A quadratic function is a polynomial function of degree 2, typically in the form f(x) = ax² + bx + c, where a, b, and c are constants and a ≠ 0.

The vertex form of a quadratic function is f(x) = a(x - h)² + k, where (h, k) is the vertex of the parabola.

The 'a' value determines the direction and width of the parabola. If a > 0, the parabola opens upwards; if a < 0, it opens downwards.

The axis of symmetry is a vertical line that divides the parabola into two mirror-image halves, given by the equation x = h in vertex form.

To find the vertex of a quadratic function in standard form (f(x) = ax² + bx + c), use the formula h = -b/(2a) and then calculate k by substituting h back into the function.

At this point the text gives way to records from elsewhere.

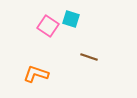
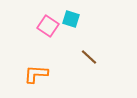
brown line: rotated 24 degrees clockwise
orange L-shape: rotated 15 degrees counterclockwise
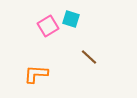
pink square: rotated 25 degrees clockwise
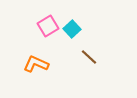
cyan square: moved 1 px right, 10 px down; rotated 30 degrees clockwise
orange L-shape: moved 10 px up; rotated 20 degrees clockwise
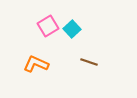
brown line: moved 5 px down; rotated 24 degrees counterclockwise
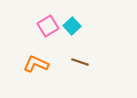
cyan square: moved 3 px up
brown line: moved 9 px left
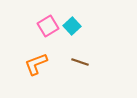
orange L-shape: rotated 45 degrees counterclockwise
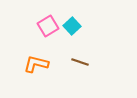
orange L-shape: rotated 35 degrees clockwise
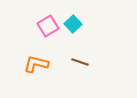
cyan square: moved 1 px right, 2 px up
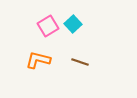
orange L-shape: moved 2 px right, 4 px up
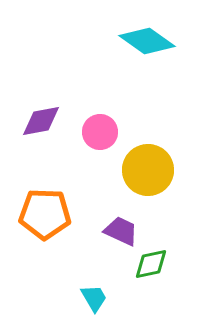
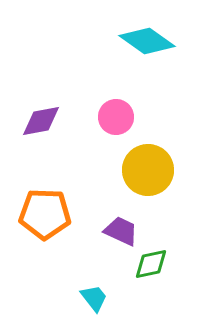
pink circle: moved 16 px right, 15 px up
cyan trapezoid: rotated 8 degrees counterclockwise
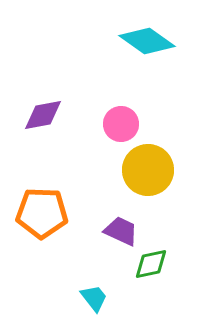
pink circle: moved 5 px right, 7 px down
purple diamond: moved 2 px right, 6 px up
orange pentagon: moved 3 px left, 1 px up
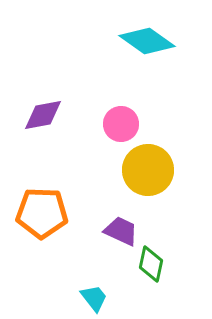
green diamond: rotated 66 degrees counterclockwise
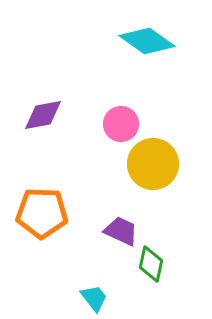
yellow circle: moved 5 px right, 6 px up
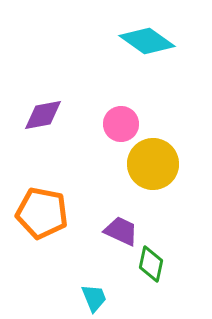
orange pentagon: rotated 9 degrees clockwise
cyan trapezoid: rotated 16 degrees clockwise
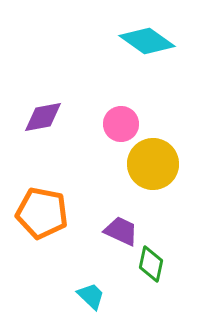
purple diamond: moved 2 px down
cyan trapezoid: moved 3 px left, 2 px up; rotated 24 degrees counterclockwise
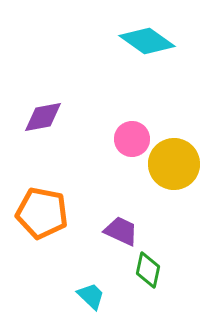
pink circle: moved 11 px right, 15 px down
yellow circle: moved 21 px right
green diamond: moved 3 px left, 6 px down
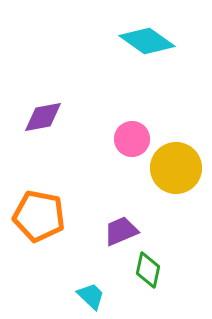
yellow circle: moved 2 px right, 4 px down
orange pentagon: moved 3 px left, 3 px down
purple trapezoid: rotated 48 degrees counterclockwise
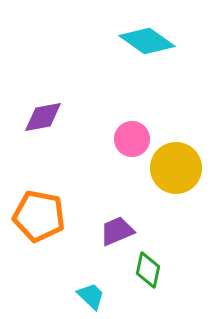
purple trapezoid: moved 4 px left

The x-intercepts (or roots) are the points where the graph of the function crosses the x-axis, found by solving the equation f(x) = 0.

The discriminant (D = b² - 4ac) determines the nature of the roots: D > 0 means two distinct real roots, D = 0 means one real root, and D < 0 means no real roots.

Exponential decay describes a process where a quantity decreases at a rate proportional to its current value, often modeled by the function f(t) = a * e^(-kt), where k > 0.

A quadratic function's graph is a parabola, which can open upwards or downwards and has a single vertex.

The standard form of a quadratic equation is ax² + bx + c = 0, where a, b, and c are constants.